My friend Santhosh Daniel emails:
So, I was tooling around, looking for designs, and I dropped in or “on” [Tamil Nation]. As you can guess or tell from the address, it’s a site devoted to the Tamil diaspora, which got me thinking about the concept of diaspora not in terms of nation, but state…
My father is a Malaysian Tamil, my mother an Indian Tamil and I, an American Tamil and, my sense of ‘place resides in all three regions and often supersedes my sense of being Indian and/or “desi…”

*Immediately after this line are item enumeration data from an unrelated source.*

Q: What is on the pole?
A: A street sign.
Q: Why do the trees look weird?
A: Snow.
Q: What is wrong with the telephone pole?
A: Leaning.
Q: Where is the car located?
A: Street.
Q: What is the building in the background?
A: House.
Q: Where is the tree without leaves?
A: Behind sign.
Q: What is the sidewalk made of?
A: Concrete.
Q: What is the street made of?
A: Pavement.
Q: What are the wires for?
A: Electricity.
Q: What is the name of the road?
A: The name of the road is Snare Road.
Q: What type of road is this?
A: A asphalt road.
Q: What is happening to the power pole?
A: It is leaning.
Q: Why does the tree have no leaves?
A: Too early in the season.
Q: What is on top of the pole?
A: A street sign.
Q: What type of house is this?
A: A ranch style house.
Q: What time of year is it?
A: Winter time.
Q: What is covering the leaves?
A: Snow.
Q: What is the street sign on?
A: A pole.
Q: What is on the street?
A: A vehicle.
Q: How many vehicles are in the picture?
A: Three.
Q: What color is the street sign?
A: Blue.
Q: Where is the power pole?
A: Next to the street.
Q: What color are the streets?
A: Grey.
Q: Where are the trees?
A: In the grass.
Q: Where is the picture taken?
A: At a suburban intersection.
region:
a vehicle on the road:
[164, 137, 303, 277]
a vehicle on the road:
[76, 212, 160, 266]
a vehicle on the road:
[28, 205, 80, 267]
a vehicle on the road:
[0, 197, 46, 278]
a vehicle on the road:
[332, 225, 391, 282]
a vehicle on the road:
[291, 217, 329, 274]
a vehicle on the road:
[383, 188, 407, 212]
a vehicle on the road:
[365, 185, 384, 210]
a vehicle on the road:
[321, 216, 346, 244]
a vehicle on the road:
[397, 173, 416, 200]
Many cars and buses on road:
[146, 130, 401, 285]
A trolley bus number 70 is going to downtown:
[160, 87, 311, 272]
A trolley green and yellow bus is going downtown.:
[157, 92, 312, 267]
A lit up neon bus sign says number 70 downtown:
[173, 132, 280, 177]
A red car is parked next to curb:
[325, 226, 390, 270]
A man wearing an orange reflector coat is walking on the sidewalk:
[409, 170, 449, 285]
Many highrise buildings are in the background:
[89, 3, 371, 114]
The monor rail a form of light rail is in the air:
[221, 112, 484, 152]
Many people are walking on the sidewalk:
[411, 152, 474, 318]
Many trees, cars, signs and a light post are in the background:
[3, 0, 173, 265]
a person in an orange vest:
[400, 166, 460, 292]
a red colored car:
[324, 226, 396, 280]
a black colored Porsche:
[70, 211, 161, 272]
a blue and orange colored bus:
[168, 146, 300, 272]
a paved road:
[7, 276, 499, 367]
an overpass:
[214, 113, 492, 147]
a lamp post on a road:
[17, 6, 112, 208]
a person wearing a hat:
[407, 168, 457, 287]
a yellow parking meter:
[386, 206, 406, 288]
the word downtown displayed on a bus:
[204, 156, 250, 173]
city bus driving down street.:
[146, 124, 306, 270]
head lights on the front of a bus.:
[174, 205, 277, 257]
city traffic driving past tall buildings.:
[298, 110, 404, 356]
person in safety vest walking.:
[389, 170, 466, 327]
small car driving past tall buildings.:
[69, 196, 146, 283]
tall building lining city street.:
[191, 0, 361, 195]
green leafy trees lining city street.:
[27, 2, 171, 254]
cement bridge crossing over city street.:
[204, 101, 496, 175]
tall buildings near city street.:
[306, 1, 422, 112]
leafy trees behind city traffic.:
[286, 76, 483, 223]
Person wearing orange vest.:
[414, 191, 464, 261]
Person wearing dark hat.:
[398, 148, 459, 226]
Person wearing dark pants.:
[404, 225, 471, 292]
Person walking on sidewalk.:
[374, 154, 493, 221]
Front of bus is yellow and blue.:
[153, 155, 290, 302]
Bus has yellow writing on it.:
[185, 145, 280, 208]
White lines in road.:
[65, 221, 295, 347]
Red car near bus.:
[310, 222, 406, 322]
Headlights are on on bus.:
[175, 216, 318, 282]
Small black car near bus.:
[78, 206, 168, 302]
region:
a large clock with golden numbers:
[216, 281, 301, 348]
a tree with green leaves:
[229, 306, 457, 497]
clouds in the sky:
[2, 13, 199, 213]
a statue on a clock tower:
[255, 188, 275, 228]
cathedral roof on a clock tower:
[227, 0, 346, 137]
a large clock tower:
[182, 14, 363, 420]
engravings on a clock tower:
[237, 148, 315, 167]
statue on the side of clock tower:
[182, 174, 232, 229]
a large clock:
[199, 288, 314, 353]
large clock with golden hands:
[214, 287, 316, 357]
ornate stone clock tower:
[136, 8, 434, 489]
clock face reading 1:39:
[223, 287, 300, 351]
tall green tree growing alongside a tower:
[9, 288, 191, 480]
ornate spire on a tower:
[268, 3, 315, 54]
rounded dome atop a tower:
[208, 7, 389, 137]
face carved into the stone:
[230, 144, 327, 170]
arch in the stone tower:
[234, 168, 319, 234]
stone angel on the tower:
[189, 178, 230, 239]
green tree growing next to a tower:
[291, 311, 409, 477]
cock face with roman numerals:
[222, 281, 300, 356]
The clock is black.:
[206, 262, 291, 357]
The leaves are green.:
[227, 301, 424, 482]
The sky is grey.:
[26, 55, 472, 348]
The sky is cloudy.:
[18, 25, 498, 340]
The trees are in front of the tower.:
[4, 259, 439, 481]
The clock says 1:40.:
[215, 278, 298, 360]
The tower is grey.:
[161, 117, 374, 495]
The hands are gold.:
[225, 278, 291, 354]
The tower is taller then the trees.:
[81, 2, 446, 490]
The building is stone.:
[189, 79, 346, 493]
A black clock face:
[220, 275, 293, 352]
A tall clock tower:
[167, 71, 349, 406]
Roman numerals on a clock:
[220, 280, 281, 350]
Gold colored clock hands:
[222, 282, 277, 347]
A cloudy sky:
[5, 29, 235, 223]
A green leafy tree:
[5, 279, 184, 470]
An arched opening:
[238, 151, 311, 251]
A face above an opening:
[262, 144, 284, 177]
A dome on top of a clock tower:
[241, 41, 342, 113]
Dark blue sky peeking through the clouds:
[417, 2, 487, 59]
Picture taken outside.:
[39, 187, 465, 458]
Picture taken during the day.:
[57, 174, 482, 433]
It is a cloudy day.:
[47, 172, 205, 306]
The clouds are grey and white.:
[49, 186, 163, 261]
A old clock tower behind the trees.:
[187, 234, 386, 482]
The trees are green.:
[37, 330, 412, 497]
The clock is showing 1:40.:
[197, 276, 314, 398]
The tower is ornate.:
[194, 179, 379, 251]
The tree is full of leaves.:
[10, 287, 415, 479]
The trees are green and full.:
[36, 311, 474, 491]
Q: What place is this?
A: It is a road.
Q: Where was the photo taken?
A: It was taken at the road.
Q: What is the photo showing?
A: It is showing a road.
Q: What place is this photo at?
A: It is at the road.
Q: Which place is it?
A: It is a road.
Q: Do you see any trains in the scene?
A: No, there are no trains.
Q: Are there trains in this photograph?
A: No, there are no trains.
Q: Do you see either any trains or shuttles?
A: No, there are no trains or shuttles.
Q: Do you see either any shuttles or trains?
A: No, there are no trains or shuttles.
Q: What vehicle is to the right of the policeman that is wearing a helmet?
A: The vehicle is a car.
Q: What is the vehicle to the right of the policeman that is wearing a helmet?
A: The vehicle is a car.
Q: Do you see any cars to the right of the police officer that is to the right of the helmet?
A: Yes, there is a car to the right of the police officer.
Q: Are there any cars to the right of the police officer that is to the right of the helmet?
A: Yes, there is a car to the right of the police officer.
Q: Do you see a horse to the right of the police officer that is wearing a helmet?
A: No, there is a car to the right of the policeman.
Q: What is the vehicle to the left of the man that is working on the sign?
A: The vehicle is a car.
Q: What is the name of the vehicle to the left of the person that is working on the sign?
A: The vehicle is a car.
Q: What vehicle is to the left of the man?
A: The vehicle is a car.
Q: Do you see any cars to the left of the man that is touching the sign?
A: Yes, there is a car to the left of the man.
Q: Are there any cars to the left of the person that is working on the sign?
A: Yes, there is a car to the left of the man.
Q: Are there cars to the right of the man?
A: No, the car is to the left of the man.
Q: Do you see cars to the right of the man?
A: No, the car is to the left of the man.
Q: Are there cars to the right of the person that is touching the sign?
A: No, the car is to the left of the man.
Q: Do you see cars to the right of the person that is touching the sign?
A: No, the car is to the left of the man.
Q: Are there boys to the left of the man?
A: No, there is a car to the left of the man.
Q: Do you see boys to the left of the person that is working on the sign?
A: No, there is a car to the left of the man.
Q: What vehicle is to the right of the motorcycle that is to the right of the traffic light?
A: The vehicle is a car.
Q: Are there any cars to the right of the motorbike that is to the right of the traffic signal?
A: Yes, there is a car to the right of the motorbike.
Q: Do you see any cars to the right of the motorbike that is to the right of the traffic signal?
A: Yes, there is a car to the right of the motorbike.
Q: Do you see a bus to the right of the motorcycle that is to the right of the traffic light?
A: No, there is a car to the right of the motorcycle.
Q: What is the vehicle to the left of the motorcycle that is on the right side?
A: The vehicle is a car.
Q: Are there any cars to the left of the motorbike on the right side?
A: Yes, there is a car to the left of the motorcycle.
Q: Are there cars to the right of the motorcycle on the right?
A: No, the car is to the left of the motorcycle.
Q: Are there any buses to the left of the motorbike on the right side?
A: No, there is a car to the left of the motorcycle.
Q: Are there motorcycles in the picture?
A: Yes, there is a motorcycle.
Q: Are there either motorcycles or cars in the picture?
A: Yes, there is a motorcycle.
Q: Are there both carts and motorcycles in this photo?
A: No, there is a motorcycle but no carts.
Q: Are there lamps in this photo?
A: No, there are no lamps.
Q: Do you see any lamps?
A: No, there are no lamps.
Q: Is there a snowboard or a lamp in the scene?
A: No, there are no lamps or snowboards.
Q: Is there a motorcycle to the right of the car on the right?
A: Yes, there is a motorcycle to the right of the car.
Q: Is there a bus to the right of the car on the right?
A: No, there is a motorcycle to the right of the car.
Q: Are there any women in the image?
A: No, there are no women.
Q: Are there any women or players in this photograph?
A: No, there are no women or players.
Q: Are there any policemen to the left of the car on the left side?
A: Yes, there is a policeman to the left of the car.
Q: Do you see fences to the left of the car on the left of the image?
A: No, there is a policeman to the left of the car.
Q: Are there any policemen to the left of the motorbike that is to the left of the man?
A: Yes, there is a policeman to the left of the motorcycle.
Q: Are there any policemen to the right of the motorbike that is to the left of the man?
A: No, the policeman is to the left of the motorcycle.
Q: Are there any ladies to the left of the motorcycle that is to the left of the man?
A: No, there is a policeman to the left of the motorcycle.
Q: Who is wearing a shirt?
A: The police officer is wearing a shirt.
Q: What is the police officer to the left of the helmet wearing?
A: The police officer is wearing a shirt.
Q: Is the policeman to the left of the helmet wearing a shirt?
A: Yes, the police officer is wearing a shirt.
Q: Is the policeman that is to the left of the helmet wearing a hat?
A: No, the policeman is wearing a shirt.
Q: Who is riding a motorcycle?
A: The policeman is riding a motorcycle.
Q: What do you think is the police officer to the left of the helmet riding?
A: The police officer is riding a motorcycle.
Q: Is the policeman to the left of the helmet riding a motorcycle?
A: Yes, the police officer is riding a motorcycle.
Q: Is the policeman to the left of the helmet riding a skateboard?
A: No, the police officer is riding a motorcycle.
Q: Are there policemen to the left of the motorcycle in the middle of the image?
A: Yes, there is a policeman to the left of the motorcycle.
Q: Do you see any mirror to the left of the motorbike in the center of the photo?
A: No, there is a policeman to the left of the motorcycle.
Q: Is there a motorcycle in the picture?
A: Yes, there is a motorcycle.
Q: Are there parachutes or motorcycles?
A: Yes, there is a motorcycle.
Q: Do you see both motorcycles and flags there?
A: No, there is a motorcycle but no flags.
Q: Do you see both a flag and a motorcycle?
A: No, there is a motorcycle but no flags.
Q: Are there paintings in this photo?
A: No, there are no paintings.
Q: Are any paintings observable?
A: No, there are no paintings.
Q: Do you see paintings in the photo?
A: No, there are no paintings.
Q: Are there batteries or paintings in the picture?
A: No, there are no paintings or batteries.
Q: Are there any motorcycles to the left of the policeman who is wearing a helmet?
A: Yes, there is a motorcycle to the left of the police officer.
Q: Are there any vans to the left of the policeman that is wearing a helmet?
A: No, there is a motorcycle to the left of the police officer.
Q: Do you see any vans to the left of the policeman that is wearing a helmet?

In the States there is incessant discussion about the Indian diaspora, and I feel wholly disconnected from it… I am part of the Tamil diaspora as defined by Tamil Nadu-Sri Lanka-Malaysia-U.S. just as a Punjabi is part of his diaspora as defined by Punjab-Pakistan-Canada-U.S. and a Gujarati via Gujarat-Africa-U.S. There is a cultural history to each of those things that is both separate and part of the “Indian diaspora”… Each group has its own values, transgressions, literature, heroes, migrations…
My life tends to be guided by the Tamil diaspora, I notice, as I get older. Doesn’t mean I don’t see myself as part of the Indian gaggle, it’s just that I notice more and more how much I am also part of something else. (posted with permission)
Great observation. To the Punjabi diaspora, I’d add the U.K. To Gujaratis, add Antwerp. To Tamils, Singapore. And you see micro-diasporas in the U.S. with clusters of different ethnicities in different cities.
And it’s simultaneously more and less profound than Santhosh describes: every person is a morass of fault lines and microcommunities on axes like sexual preferences, hobbies and musical taste.